**Instruction**. Once the pictures are set aside, copy everything else in the records exactly.

**Data in this exercise**.

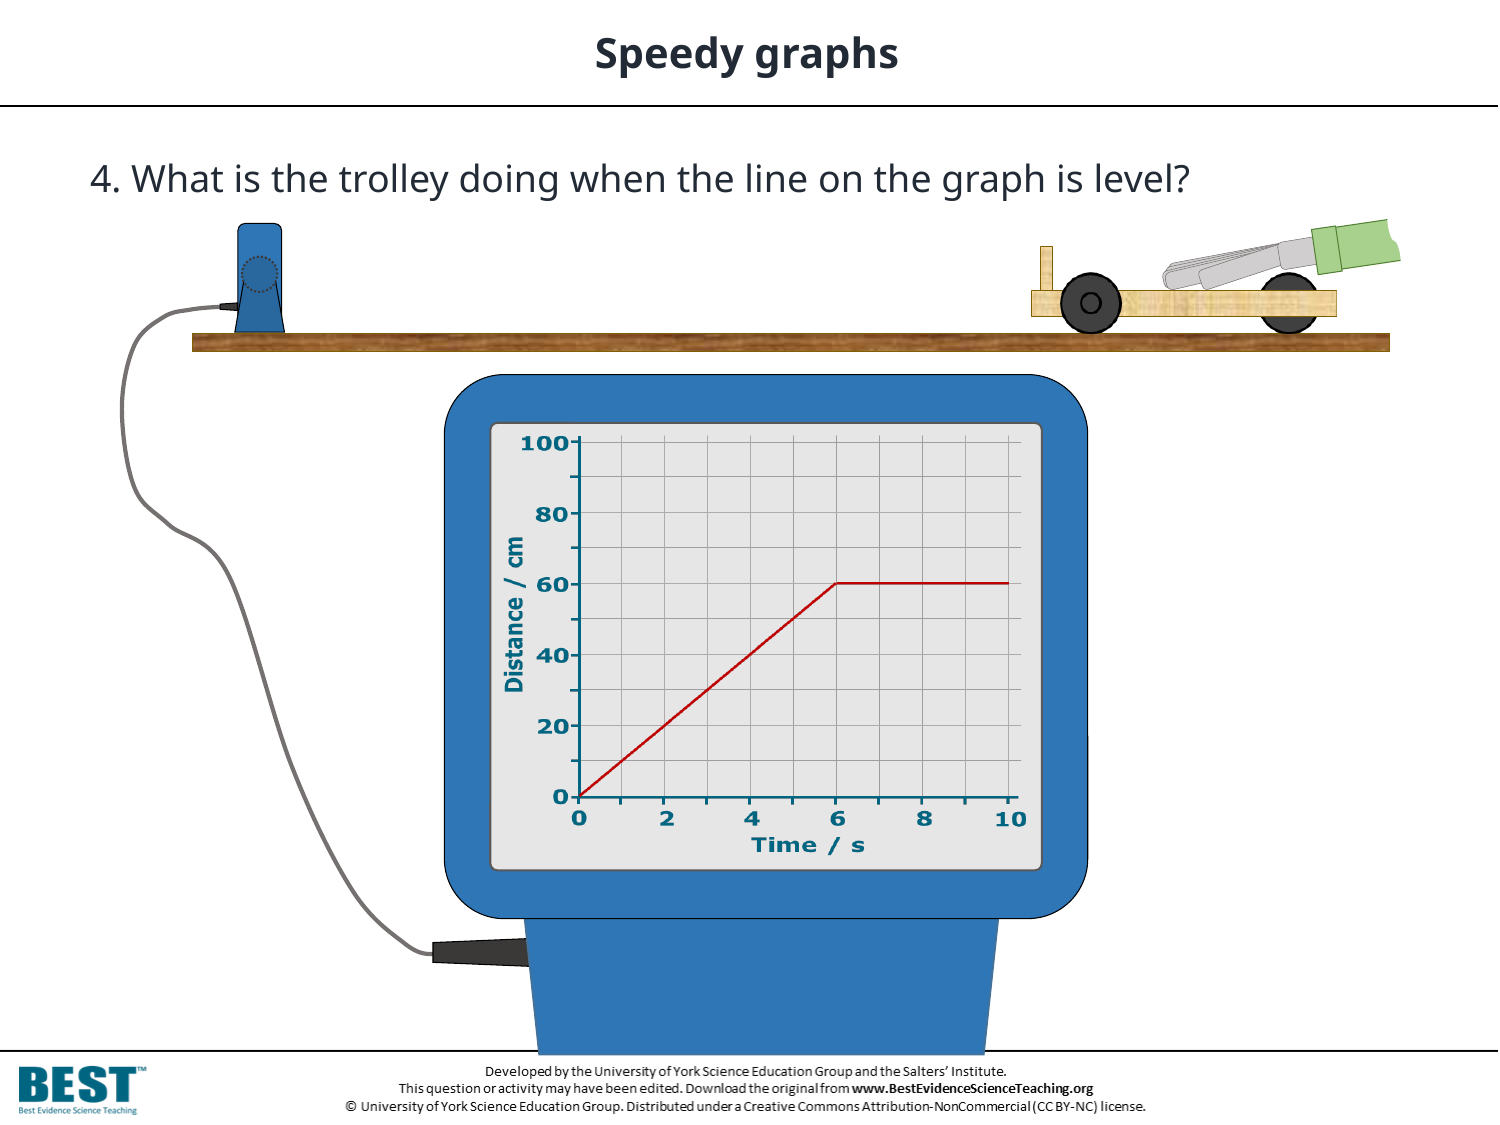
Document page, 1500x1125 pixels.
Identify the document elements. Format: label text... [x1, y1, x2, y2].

picture [0, 105, 1499, 1125]
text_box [121, 211, 1425, 1055]
text_box Speedy graphs [23, 4, 1471, 99]
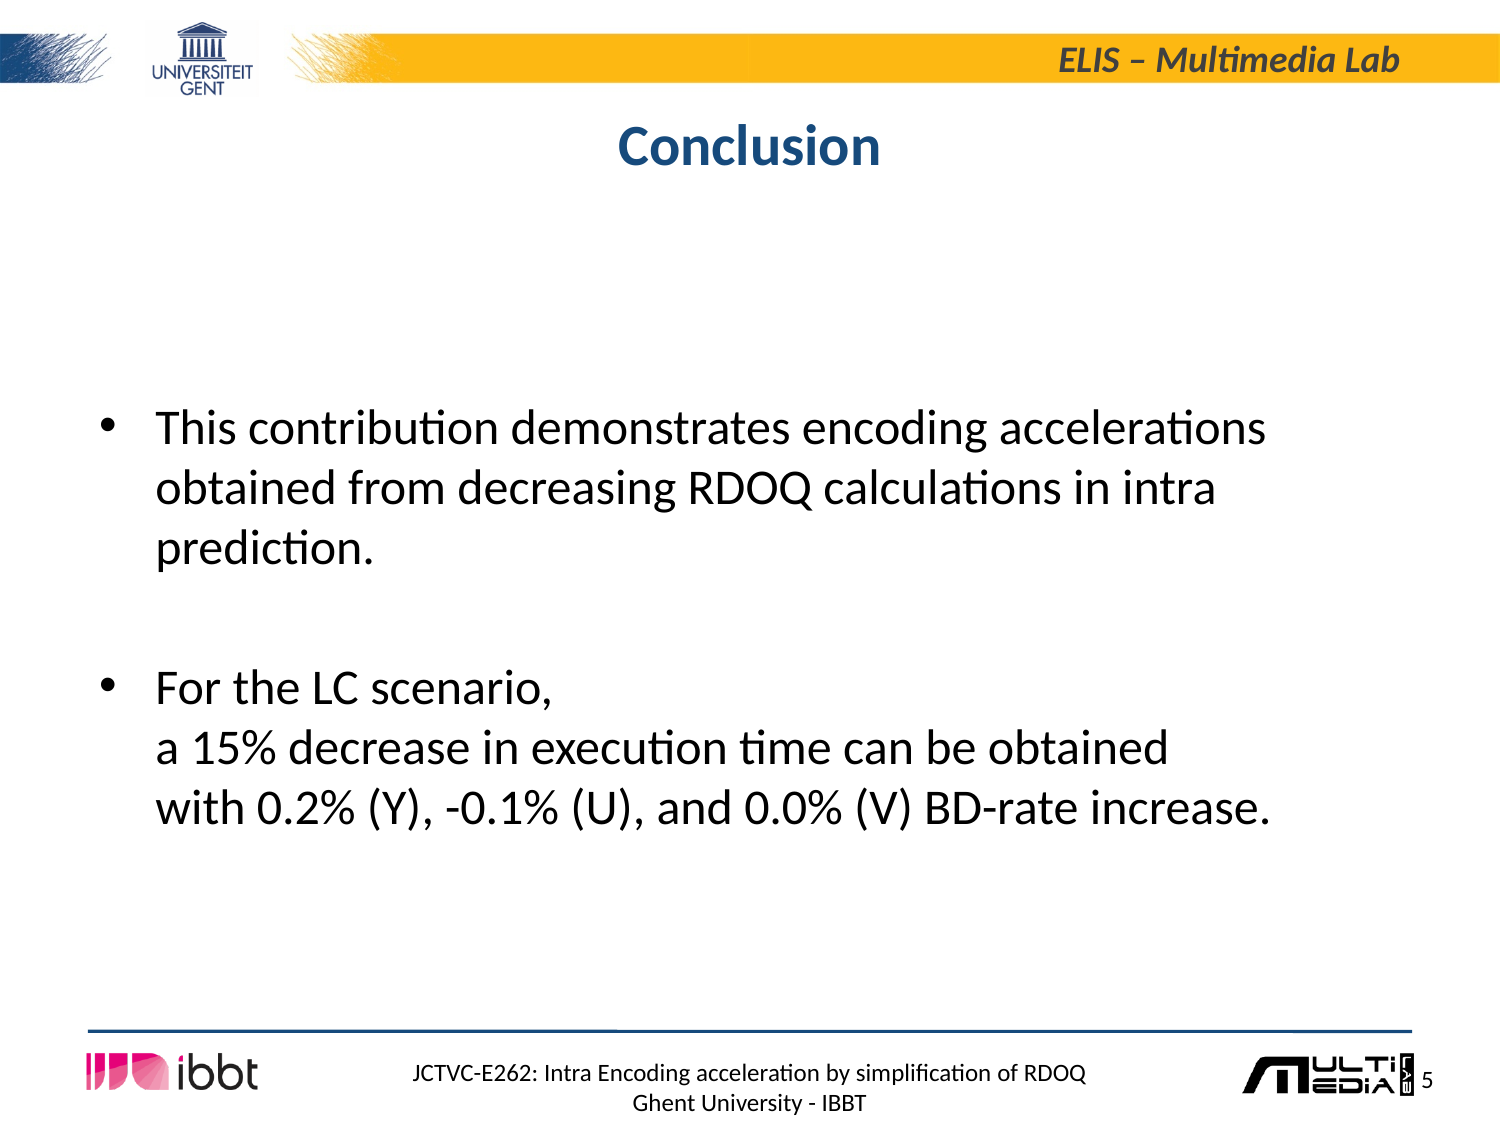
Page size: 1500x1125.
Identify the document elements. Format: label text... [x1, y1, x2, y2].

title Conclusion [81, 87, 1419, 197]
picture [45, 990, 299, 1125]
list This contribution demonstrates encoding accelerations obtained from decreasing RDOQ calculations in intra prediction. For the LC scenario, a 15% decrease in execution time can be obtained with 0.2% (Y), -0.1% (U), and 0.0% (V) BD-rate increase. [83, 212, 1417, 1017]
picture [0, 20, 1500, 122]
picture [1242, 1053, 1414, 1096]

**Exercise solution**.
Document page, 1500x1125 pixels.
Identify the document elements. Format: label text... [x1, y1, x2, y2].

picture [0, 105, 1499, 1125]
text_box [121, 211, 1425, 1055]
text_box Speedy graphs [23, 4, 1471, 99]
Page size: 1500x1125.
Identify the document elements. Format: label text... [x1, y1, x2, y2].

title Conclusion [81, 87, 1419, 197]
picture [45, 990, 299, 1125]
list This contribution demonstrates encoding accelerations obtained from decreasing RDOQ calculations in intra prediction. For the LC scenario, a 15% decrease in execution time can be obtained with 0.2% (Y), -0.1% (U), and 0.0% (V) BD-rate increase. [83, 212, 1417, 1017]
picture [0, 20, 1500, 122]
picture [1242, 1053, 1414, 1096]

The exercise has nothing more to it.